Barack Obama era il nome di suo padre, keniano, peraltro visto una volta sola (a lui è dedicato il primo volume dell’autobiografia del candidato, ‘Dreams of my Father’). Ma Barack, come il senatore ha sottolineato ieri, è la stessa cosa dell’ebraico “Baruch”: benedetto.
Secondo il New York Times di ieri diversi ebrei democratici della Florida meditano di votare McCain perché non si fidano del senatore dell’Illinois. Obama, che sarebbe il primo presidente afroamericano degli Stati Uniti, ha affrontato direttamente la questione della razza e dei rapporti storicamente poco calorosi fra la comunità ebraica e quella afroamericana: “voglio essere uno dei tramiti per ricostruire quei legami”.
La congregazione di B’Nai Torah gli ha rivolto numerose domande sulle sue strategie politiche e sulla sua vita personale, riporta oggi un articolo del quotidiano israeliano Haaretz. Alla domanda di citare i suoi amici più vicini che sono ebrei e filo israeliani, Obama ha osservato: “Guardi, esito a elencarli”, perché, ha detto, avere amici di una minoranza non significa non avere pregiudizi. Ma poi ha lo stesso fatto tre nomi.
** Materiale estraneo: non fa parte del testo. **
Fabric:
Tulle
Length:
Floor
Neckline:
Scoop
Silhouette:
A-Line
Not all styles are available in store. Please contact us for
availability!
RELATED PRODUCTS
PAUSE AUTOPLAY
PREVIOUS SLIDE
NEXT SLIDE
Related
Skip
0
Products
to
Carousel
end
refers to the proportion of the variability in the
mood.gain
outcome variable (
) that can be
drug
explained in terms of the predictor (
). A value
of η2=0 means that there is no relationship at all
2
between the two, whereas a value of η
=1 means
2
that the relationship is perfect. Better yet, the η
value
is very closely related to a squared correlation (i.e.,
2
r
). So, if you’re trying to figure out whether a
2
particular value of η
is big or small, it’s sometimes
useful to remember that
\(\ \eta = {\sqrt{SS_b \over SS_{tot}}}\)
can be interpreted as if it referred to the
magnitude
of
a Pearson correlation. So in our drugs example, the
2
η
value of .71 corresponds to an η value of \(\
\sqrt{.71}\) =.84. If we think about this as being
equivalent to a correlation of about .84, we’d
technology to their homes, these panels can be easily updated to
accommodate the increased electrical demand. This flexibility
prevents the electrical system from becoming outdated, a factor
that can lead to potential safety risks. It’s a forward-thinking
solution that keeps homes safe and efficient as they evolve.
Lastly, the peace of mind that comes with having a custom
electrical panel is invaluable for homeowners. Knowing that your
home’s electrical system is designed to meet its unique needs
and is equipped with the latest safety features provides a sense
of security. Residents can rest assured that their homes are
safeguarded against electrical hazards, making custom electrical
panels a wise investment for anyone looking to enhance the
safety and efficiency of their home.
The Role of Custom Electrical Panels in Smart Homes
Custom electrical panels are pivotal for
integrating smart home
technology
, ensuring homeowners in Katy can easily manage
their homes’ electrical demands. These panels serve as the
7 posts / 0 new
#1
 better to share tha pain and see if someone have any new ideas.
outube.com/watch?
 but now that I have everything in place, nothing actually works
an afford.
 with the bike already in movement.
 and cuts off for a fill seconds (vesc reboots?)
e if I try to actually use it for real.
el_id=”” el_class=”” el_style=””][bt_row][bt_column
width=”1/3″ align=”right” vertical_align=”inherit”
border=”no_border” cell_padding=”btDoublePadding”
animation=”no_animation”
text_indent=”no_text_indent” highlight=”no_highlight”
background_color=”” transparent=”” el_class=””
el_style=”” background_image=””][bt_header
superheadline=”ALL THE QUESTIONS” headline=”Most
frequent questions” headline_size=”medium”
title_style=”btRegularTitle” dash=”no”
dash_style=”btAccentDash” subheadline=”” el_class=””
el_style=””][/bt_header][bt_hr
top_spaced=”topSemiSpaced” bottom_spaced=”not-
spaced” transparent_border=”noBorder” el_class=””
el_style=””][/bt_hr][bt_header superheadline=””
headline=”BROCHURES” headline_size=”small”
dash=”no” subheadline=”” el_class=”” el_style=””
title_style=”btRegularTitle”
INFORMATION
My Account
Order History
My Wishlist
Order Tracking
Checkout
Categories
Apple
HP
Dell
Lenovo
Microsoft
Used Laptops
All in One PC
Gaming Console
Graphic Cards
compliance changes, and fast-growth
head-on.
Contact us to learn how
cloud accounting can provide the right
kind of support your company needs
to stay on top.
E la congregazione ha voluto sapere anche della sua dichiarata disponibilità a incontrare il presidente iraniano Mahmoud Ahmadinejad (Obama ha recentemente affermato anche che l’Iran non rappresenta una minaccia come lo era l’Unione Sovietica per gli Usa). Il senatore ha criticato Ahmadinejad, ma ha detto che la diplomazia diretta servirebbe meglio gli interessi americani e israeliani rispetto all’attuale mancanza di impegno. Non tutti sono d’accordo. “Certo che voterei per un nero. Ma penso che il nostro comandante in capo non dovrebbe parlare con uno che chiede la distruzione di Israele” ha detto Stephan Lippy, 51 anni.
I democratici in sinagoga erano piuttosto soddisfatti. “Mi ha convinto” ha detto Aaron Levitt, 32 anni. Molti hanno detto che la razza non è un problema, ma non ne è sicura Barbara Schneider, 55. anni. “Dicono che non importa, ma la questione è lì”, commenta.
In ogni caso la presenza di Obama in Florida dimostra che il democratico – anche se la stagione delle primarie contro Hillary Clinton non è finita – si è lanciato nella campagna vera e propria contro il candidato repubblicano, il senatore dell’Arizona John McCain. La Florida – come si vide nella drammatica elezione del 2000 fra George W. Bush e Al Gore – è uno Stato decisivo, senza cui non si arriva alla Casa Bianca, e uno “swing state”, uno di quelli che di presidenziale in presidenziale possono virare fra voto repubblicano e democratico.
Il sistema americano – residuo di un meccanismo settecentesco che però nessuno vedo motivo di cambiare – prevede che ogni Stato dell’Unione alle presidenziali di novembre conti per un certo numero di Grandi Elettori (tecnicamente saranno loro, in dicembre, a eleggere il presidente), e in ogni Stato il candidato che vince la maggioranza dei voti se li aggiudica tutti. Quindi sono particolarmente importanti gli “swing States” e gli Stati popolosi che hanno molti Grandi Elettori. Come la California che ne conta 54 e la Florida, che ne conta 47. Per essere eletti alla Casa Bianca servono almeno 270 Grandi Elettori.